Chechen rebels strike Russian troops by night
Wednesday 03 May 1995
A series of attacks on Russian posts, including military positions in and around the ravaged Chechen capital of Grozny, make a mockery of Moscow's repeated claims that the war in Chechnya is over.
"The Russians are only in control of the ground their tanks stand on," scoffed Hussein, a Chechen fighter who spent the early stages of the war guarding the Presidential Palace in the centre of Grozny and now, along with thousands of other rebels, is preparing for a long, grinding campaign of guerrilla action in the foothills of the Caucasus mountains.
To try and prevent the din of fighting in Chechnya disrupting next Tuesday's celebrations, billed as the biggest gathering of foreign leaders in Moscow since the tsarist era, President Yeltsin declared a two-week moratorium on combat in Chechnya. Both Chechen and Russian forces show scant sign of respecting the order.
"It is disinformation that the war is nearly over," said Lieutenant Colonel Andrei Belonovsky, commander of Russian troops in eastern Chechnya after his command post in Gudermes, Chechnya's second biggest city, came under a daytime attack last week. "They know the mountains well, the city well and, of course, they can work easily at night," he said of Chechen fighters.
Forced to withdraw from Grozny, Gudermes, and most of the other towns in the fertile plains of central Chechnya, rebels have now set up bases in remote villages and thickly-wooded hills.
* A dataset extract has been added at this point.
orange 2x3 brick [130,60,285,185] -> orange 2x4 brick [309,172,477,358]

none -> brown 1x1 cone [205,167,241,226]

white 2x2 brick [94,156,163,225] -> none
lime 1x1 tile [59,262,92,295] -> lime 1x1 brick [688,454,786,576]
At night, small "storm groups" of Chechen fighters skirt checkpoints and penetrate deep into what is nominally Russian-controlled territory to remind the Kremlin that the Chechen war is far from over.
On the road near Achkoi Martan, a former rebel stronghold west of Grozny, a line of around 40 Russian artillery pieces and tanks pound rebel-held areas to the south. Further east, near the village of Orekhovo, two groups of Russian tanks blast away day and night, leaving a haze of thick, white smoke against the green hills behind.
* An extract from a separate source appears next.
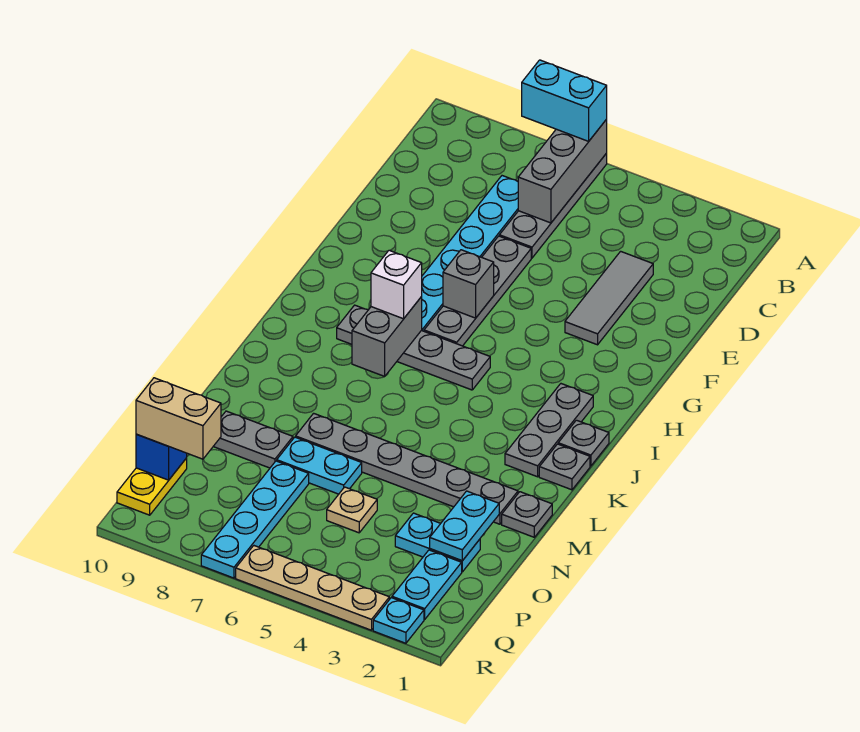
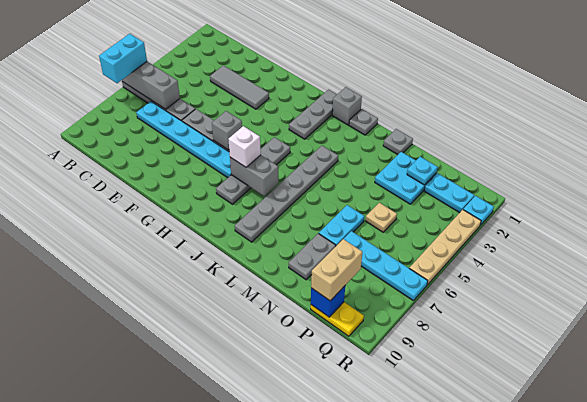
grey 1x3 plate [505,384,593,477] -> grey 1x3 plate turned to [289,90,337,139]
grey 1x1 plate [558,420,609,466] -> grey 1x1 brick [332,87,362,125]
grey 1x6 plate [296,413,518,524] -> grey 1x6 plate moved to [235,146,338,242]
cyan 1x2 plate [430,491,499,561] -> cyan 1x1 plate [407,157,438,185]
cyan 1x2 plate [395,513,480,572] -> cyan 2x2 plate [375,152,437,204]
"We are defending the village so that the Russians cannot come in and then say they control all of the plains in Chechnya. It is not true, and we do not want to give them the chance to say it," said Isa, a battalion commander in a village still controlled by fighters loyal to Dzhokhar Dudayev, the former Soviet bomber pilot who declared Chechnya an independent state in 1991.
"There are corridors. Our boys can get through," said Isa, who asked that neither he nor the village be named. "A group of say 10 will go on foot, moving at night. They stay there about five hours and then come back."
As the visit to Moscow of President Bill Clinton, Prime Minister John Major, and other leaders grows nearer, Chechen rebels have intensified their resistance with ambushes and hit-and-run attacks. Russian troops across Chechnya say they are shot at night and, complaining of sniper and machine-gun fire, grow visibly tense as night falls. The tension sometimes erupts into violent quarrels among Russians troops.
At Gudermes, Interior Ministry troops shot dead one of their own men after he protested about the killing of an elderly Russian woman during a fire-fight. Since then, according to one Russian officer, soldiers sleep with grenades by their sides just in case of attack - not by Chechens, but by fellow Russian soldiers.